Bom, bonito, barato, divertido. Está aberta a temporada dos ensaios técnicos das agremiações carnavalescas na Marquês de Sapucaí. No primeiro fim de semana, Unidos de Padre Miguel, Unidos da Tijuca e Mocidade Independente (Especial) e União do Parque Acari, Em Cima da Hora, Inocentes de Belford Roxo e União da Ilha (Série Ouro, ou divisão de acesso) esquentaram os tamborins numa passarela com acesso livre. Programão, que se estende até 23 de fevereiro e permite – quase – tudo: ao público é facultado o direto de entrar com capa de chuva, carrinho de bebê, alimentos e bebidas para consumo individual por pessoa, garrafas plásticas e copos térmicos, latas e bolsas térmicas. É o momento em que o sofrido morador do subúrbio, que vive com salário-mínimo, pode ocupar os tablados dos supercamarotes, cujas entradas não saem por menos de R$ 1 mil no cortejo oficial. Imortal vitória da ilusão, nas palavras do eterno Aldir Blanc e de Moacyr Luz.
O Rio é mais bonito na leveza do esquenta no Carnaval de números superlativos – são 28 escolas a cruzarem os 700 metros da Avenida, sendo que as da elite da folia poderão ensaiar duas vezes. No domingo (26), eu vi vendedores ambulantes aos montes, aproveitando para faturar um qualquer. Idosos, adultos e crianças driblavam as já conhecidas dificuldades da precariedade do transporte público – maximizadas aos domingos – por momentos de alegria a baixo custo. No metrô, um animado grupo de holandeses conversava animado antes do desembarque na Praça Onze – pela primeira vez aportavam na meca do samba carioca.

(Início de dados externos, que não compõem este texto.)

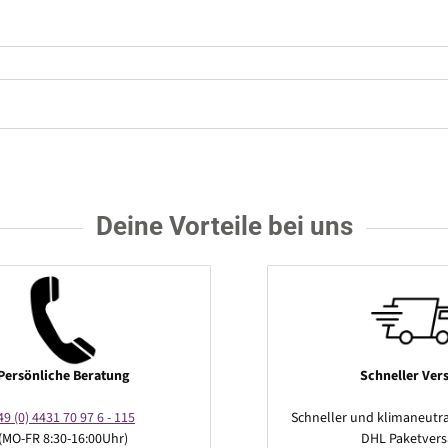
Deine Vorteile bei uns
Persönliche Beratung
Schneller Ver
49 (0) 4431 70 97 6 - 115
Schneller und klimaneutra
(MO-FR 8:30-16:00Uhr)
DHL Paketver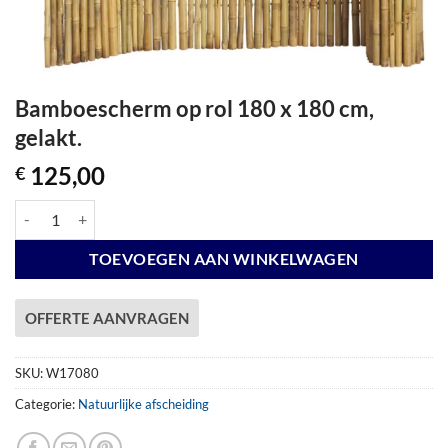
Bamboescherm op rol 180 x 180 cm,
gelakt.
125,00
€
Bamboescherm op rol 180 x 180 cm, gelakt. aantal
TOEVOEGEN AAN WINKELWAGEN
OFFERTE AANVRAGEN
SKU:
W17080
Categorie:
Natuurlijke afscheiding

Ensaio técnico é sobretudo o Rio plural que dá certo, atesta mestre Marcão, que fez história no comando da bateria do Salgueiro por 15 anos e hoje defende o pavilhão amarelo e azul do Paraíso do Tuiuti.
“Isso aqui é pura conexão do Carnaval com o povo. A gente não pode perder isso, jamais”, disse-me o ritmista, que há anos também dá luxuosa assistência à bateria da Inocentes de Belford Roxo, ajudando nas bossas, afinações, sustentação e equilíbrio de timbres.
Quem chega cedo às frisas, logo trata de ocupar um lugar coladinho à grade que separa a plateia da Avenida. As crianças normalmente sobem nas grades, para conseguirem visão melhor dos cortejos. Caixas térmicas abastecidas com bebidas são bem-vindas. Quem não leva víveres, porém, pode comprar comidas e bebidas dos inúmeros ambulantes. A vendedora Kamille Caetano del Puppo, moradora de Parada Morabi, Duque de Caxias, tentava convencer os clientes de que sua cerveja era “a mais gelada da Sapucaí”. Os dois filhos, pequenos, a aguardavam no lado de fora da Marquês. Sem lamentos. É preciso sobreviver à dura dinâmica da metrópole. No sábado, ensaio das escolas mais ricas, as vendas foram boas, ela me disse, e lhe renderam quase R$ 1 mil.
Ao lado, Rodrigo Machado, segundo mestre-sala da União do Parque Acari, conversava com sua companheira de dança, a porta-bandeira Tamires Ribeiro, após a apresentação da agremiação da Zona Norte carioca. A escola superou, no ano passado, um episódio triste – as fortes chuvas destruíram parte do vestuário das baianas e 640 fantasias –, e conseguiu se manter no grupo que dá acesso à folia.
Superação é a tônica de muitas histórias nessa avenida popular. Esqueça as dores e os “ais”. Começou a festa mais democrática do Rio. Que bom!